(Beginning of Input data)

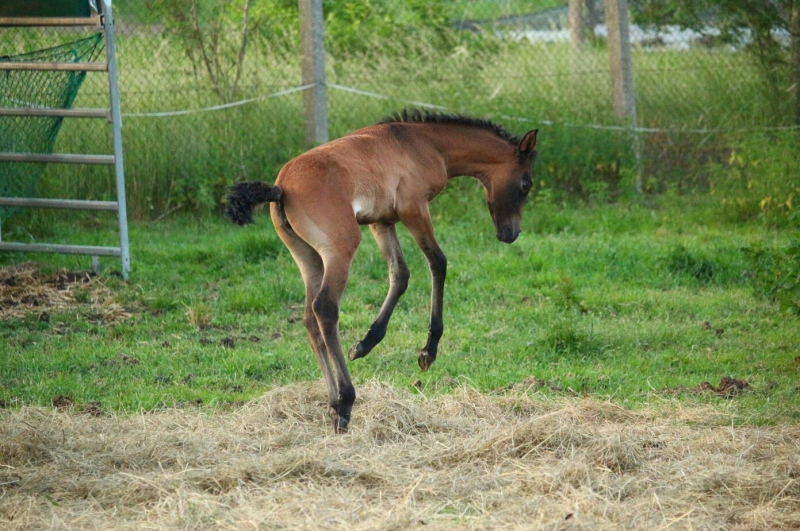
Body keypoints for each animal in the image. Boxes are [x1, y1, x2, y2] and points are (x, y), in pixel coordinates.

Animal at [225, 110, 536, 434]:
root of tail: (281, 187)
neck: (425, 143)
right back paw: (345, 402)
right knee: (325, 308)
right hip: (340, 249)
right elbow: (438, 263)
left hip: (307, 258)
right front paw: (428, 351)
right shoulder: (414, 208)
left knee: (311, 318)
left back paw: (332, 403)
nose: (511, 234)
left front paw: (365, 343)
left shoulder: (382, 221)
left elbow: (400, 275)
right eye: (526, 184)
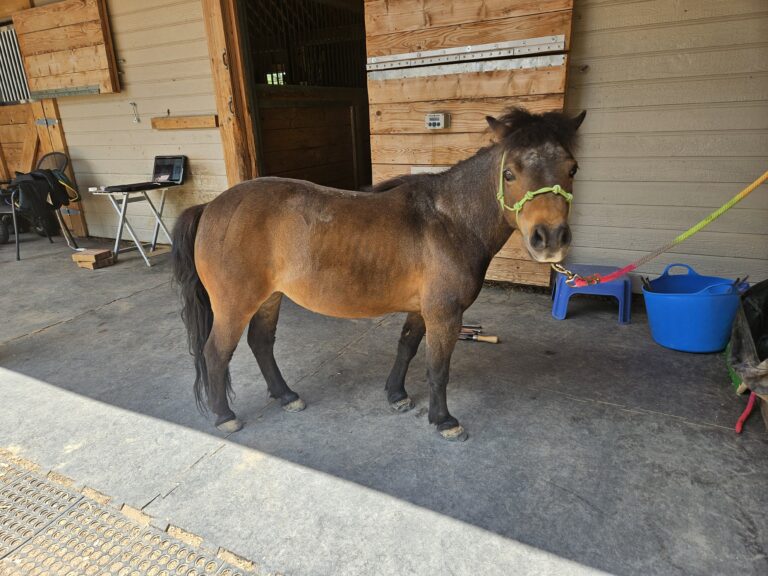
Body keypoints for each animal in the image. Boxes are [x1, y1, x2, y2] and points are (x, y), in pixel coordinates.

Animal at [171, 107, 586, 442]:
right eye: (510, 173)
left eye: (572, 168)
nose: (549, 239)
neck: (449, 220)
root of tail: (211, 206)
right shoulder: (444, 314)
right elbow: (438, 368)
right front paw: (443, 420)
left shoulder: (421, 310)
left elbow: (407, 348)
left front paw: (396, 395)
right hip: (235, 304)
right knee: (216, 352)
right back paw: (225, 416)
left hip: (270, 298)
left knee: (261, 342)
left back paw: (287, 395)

(End of Input data)
(Beginning of Input data)

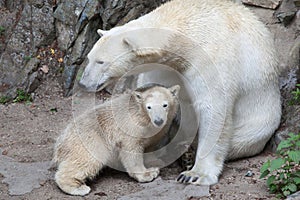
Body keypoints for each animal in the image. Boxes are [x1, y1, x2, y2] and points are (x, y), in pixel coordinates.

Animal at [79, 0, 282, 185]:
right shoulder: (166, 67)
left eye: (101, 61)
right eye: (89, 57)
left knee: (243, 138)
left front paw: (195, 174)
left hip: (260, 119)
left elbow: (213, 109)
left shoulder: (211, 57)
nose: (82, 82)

(End of Input data)
(Beginning of Input data)

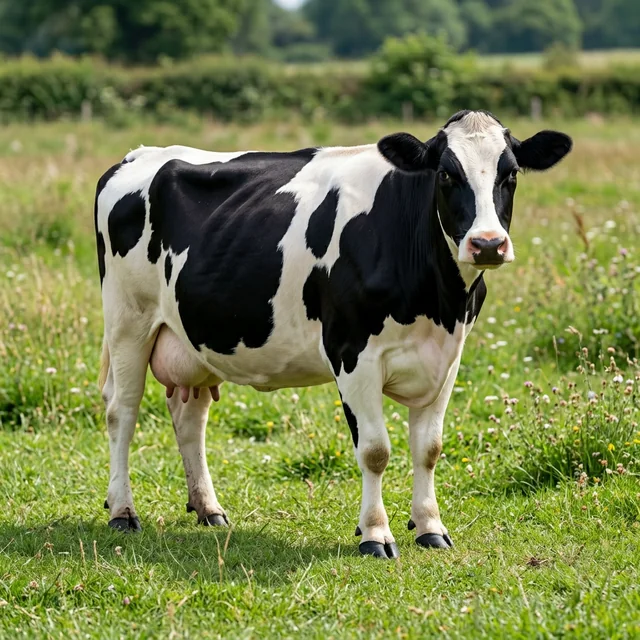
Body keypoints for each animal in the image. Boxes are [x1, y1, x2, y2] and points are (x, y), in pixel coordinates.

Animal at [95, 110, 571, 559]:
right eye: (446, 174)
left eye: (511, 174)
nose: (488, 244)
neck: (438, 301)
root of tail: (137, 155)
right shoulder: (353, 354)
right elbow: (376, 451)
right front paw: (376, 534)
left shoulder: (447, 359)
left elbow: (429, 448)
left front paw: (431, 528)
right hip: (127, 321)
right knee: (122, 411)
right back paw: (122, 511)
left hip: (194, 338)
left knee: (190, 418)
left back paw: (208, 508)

(End of Input data)

Brief:
Above are the entries. Quote exactly the lines from the one bearing "right elbow: (438, 368)" through the one bearing "left back paw: (287, 395)".

Result for this exercise:
right elbow: (438, 368)
right front paw: (443, 420)
left shoulder: (421, 310)
left elbow: (407, 348)
left front paw: (396, 395)
right hip: (235, 304)
right knee: (216, 352)
right back paw: (225, 416)
left hip: (270, 298)
left knee: (261, 342)
left back paw: (287, 395)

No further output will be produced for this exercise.